**Task to carry out:** Provide again, from the entries below, every line from the one containing "g8 | a8 | %19" through the one containing "CGeG C4 | EBeB", exactly as written, and no other line.

**Items from a data source:**
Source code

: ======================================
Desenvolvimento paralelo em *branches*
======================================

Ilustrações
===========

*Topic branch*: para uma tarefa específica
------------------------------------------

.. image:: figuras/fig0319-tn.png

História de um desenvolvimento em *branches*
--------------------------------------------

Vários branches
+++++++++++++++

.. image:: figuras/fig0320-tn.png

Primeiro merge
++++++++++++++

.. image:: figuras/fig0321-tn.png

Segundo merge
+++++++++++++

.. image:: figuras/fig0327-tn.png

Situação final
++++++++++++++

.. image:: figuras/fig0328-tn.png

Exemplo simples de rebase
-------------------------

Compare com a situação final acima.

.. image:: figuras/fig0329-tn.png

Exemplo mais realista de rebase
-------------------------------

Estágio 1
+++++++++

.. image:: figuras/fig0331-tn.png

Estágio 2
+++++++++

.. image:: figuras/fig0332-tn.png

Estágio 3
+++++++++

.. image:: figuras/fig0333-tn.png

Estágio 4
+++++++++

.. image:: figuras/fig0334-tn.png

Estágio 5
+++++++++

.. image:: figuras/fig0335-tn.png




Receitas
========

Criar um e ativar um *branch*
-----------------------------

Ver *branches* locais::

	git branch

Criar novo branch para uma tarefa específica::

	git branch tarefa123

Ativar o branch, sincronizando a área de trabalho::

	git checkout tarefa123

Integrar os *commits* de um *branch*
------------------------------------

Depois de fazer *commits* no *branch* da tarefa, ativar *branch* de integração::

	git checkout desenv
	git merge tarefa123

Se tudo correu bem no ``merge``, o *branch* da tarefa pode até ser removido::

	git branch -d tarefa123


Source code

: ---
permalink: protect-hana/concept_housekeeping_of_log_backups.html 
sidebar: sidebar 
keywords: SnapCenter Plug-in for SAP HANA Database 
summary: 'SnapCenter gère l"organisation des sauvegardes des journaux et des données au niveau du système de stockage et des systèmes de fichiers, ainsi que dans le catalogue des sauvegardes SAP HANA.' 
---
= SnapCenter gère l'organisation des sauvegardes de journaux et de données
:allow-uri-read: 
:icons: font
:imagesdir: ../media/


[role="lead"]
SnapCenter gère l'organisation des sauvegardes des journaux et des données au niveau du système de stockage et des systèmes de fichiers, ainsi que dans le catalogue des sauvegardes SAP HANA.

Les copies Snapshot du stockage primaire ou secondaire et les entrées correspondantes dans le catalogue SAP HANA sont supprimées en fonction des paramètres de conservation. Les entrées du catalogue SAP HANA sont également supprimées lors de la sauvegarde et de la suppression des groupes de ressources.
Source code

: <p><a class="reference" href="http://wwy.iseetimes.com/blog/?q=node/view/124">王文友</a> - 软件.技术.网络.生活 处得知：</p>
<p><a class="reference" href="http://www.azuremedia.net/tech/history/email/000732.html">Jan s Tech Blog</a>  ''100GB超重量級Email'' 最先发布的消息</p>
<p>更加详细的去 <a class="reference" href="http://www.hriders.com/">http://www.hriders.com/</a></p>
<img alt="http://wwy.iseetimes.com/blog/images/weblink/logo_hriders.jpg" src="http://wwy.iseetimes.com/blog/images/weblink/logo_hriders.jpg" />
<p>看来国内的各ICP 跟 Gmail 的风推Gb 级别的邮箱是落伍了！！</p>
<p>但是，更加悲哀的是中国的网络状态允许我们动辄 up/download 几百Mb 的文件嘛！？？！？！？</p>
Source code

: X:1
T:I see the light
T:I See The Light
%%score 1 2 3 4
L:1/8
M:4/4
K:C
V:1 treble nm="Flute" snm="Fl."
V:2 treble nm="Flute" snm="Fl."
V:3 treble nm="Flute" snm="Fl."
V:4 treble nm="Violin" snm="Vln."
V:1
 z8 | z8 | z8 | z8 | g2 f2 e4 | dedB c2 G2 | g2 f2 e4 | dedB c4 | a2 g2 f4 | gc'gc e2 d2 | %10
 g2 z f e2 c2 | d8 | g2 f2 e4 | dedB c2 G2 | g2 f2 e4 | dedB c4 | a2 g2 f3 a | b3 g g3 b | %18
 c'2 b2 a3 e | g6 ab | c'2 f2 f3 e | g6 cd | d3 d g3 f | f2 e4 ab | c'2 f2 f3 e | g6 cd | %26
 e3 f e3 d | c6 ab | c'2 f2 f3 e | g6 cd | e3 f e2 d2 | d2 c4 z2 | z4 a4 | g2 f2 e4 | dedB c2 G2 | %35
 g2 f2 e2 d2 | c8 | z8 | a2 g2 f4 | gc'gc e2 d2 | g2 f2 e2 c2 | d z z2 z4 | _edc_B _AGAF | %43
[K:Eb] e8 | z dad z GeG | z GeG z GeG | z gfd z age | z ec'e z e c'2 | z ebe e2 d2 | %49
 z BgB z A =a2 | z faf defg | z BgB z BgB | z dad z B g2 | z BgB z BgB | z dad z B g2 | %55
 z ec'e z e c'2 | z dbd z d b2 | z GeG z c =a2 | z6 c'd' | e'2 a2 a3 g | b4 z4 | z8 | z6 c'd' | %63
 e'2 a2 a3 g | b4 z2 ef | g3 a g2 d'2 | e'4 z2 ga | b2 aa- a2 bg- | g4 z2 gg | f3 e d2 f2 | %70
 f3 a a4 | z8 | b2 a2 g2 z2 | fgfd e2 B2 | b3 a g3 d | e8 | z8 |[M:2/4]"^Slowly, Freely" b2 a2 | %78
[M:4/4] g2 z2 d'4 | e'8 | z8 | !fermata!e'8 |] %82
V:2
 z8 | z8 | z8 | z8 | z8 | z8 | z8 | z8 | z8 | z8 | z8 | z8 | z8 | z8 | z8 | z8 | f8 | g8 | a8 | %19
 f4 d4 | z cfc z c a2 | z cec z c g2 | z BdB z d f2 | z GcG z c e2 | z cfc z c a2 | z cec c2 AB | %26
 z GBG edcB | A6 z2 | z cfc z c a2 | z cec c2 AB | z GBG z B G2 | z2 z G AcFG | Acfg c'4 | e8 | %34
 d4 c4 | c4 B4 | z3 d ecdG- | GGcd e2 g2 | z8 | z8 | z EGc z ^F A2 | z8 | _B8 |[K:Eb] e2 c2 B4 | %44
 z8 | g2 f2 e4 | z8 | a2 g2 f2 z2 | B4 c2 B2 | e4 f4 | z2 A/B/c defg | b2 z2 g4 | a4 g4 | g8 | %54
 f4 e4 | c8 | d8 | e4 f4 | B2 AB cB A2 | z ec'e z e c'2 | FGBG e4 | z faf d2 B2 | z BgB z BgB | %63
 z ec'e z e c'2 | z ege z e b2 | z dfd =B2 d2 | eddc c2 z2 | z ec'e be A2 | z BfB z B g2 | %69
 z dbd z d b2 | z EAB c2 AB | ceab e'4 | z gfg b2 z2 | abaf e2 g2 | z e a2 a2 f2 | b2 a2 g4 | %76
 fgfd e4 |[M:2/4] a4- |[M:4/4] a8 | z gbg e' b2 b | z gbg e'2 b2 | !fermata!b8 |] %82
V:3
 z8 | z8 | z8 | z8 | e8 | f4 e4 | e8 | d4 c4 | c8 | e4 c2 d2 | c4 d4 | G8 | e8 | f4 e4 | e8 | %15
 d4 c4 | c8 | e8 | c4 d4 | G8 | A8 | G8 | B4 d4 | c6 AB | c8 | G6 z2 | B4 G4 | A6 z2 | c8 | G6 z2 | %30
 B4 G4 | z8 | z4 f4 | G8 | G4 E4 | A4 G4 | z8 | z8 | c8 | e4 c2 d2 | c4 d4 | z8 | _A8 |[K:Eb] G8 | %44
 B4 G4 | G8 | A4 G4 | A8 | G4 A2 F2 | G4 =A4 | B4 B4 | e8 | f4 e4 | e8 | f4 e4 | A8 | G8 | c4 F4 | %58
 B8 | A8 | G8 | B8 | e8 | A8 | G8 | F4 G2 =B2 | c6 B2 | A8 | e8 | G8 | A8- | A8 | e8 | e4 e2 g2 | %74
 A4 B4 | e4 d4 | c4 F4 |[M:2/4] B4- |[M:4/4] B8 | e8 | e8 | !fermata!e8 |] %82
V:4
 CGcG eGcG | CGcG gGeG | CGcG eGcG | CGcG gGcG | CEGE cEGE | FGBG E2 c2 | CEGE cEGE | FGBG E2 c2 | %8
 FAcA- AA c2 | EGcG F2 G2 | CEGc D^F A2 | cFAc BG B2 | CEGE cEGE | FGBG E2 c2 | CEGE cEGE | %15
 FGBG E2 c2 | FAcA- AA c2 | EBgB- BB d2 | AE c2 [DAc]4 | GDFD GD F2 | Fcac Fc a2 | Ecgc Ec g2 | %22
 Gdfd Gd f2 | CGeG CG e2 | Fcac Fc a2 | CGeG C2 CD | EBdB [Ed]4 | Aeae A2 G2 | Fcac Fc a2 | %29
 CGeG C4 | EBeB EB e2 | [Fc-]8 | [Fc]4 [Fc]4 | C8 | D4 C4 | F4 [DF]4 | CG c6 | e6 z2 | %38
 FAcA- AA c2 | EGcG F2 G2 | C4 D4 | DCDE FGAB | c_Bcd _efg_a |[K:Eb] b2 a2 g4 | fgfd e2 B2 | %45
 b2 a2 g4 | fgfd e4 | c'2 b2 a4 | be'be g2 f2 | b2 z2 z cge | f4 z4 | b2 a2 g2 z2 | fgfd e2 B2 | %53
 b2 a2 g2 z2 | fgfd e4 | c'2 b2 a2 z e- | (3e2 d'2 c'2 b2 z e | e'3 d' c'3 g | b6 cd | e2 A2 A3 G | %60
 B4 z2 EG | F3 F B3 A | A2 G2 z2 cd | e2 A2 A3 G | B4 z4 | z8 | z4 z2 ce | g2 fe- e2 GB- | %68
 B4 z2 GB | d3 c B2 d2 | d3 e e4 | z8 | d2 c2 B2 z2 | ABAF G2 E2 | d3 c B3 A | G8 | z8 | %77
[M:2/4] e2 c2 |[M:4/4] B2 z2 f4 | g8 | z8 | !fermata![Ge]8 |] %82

**Solution for this exercise:**
 z8 | z8 | z8 | z8 | z8 | z8 | z8 | z8 | z8 | z8 | z8 | z8 | z8 | z8 | z8 | z8 | f8 | g8 | a8 | %19
 f4 d4 | z cfc z c a2 | z cec z c g2 | z BdB z d f2 | z GcG z c e2 | z cfc z c a2 | z cec c2 AB | %26
 z GBG edcB | A6 z2 | z cfc z c a2 | z cec c2 AB | z GBG z B G2 | z2 z G AcFG | Acfg c'4 | e8 | %34
 d4 c4 | c4 B4 | z3 d ecdG- | GGcd e2 g2 | z8 | z8 | z EGc z ^F A2 | z8 | _B8 |[K:Eb] e2 c2 B4 | %44
 z8 | g2 f2 e4 | z8 | a2 g2 f2 z2 | B4 c2 B2 | e4 f4 | z2 A/B/c defg | b2 z2 g4 | a4 g4 | g8 | %54
 f4 e4 | c8 | d8 | e4 f4 | B2 AB cB A2 | z ec'e z e c'2 | FGBG e4 | z faf d2 B2 | z BgB z BgB | %63
 z ec'e z e c'2 | z ege z e b2 | z dfd =B2 d2 | eddc c2 z2 | z ec'e be A2 | z BfB z B g2 | %69
 z dbd z d b2 | z EAB c2 AB | ceab e'4 | z gfg b2 z2 | abaf e2 g2 | z e a2 a2 f2 | b2 a2 g4 | %76
 fgfd e4 |[M:2/4] a4- |[M:4/4] a8 | z gbg e' b2 b | z gbg e'2 b2 | !fermata!b8 |] %82
V:3
 z8 | z8 | z8 | z8 | e8 | f4 e4 | e8 | d4 c4 | c8 | e4 c2 d2 | c4 d4 | G8 | e8 | f4 e4 | e8 | %15
 d4 c4 | c8 | e8 | c4 d4 | G8 | A8 | G8 | B4 d4 | c6 AB | c8 | G6 z2 | B4 G4 | A6 z2 | c8 | G6 z2 | %30
 B4 G4 | z8 | z4 f4 | G8 | G4 E4 | A4 G4 | z8 | z8 | c8 | e4 c2 d2 | c4 d4 | z8 | _A8 |[K:Eb] G8 | %44
 B4 G4 | G8 | A4 G4 | A8 | G4 A2 F2 | G4 =A4 | B4 B4 | e8 | f4 e4 | e8 | f4 e4 | A8 | G8 | c4 F4 | %58
 B8 | A8 | G8 | B8 | e8 | A8 | G8 | F4 G2 =B2 | c6 B2 | A8 | e8 | G8 | A8- | A8 | e8 | e4 e2 g2 | %74
 A4 B4 | e4 d4 | c4 F4 |[M:2/4] B4- |[M:4/4] B8 | e8 | e8 | !fermata!e8 |] %82
V:4
 CGcG eGcG | CGcG gGeG | CGcG eGcG | CGcG gGcG | CEGE cEGE | FGBG E2 c2 | CEGE cEGE | FGBG E2 c2 | %8
 FAcA- AA c2 | EGcG F2 G2 | CEGc D^F A2 | cFAc BG B2 | CEGE cEGE | FGBG E2 c2 | CEGE cEGE | %15
 FGBG E2 c2 | FAcA- AA c2 | EBgB- BB d2 | AE c2 [DAc]4 | GDFD GD F2 | Fcac Fc a2 | Ecgc Ec g2 | %22
 Gdfd Gd f2 | CGeG CG e2 | Fcac Fc a2 | CGeG C2 CD | EBdB [Ed]4 | Aeae A2 G2 | Fcac Fc a2 | %29
 CGeG C4 | EBeB EB e2 | [Fc-]8 | [Fc]4 [Fc]4 | C8 | D4 C4 | F4 [DF]4 | CG c6 | e6 z2 | %38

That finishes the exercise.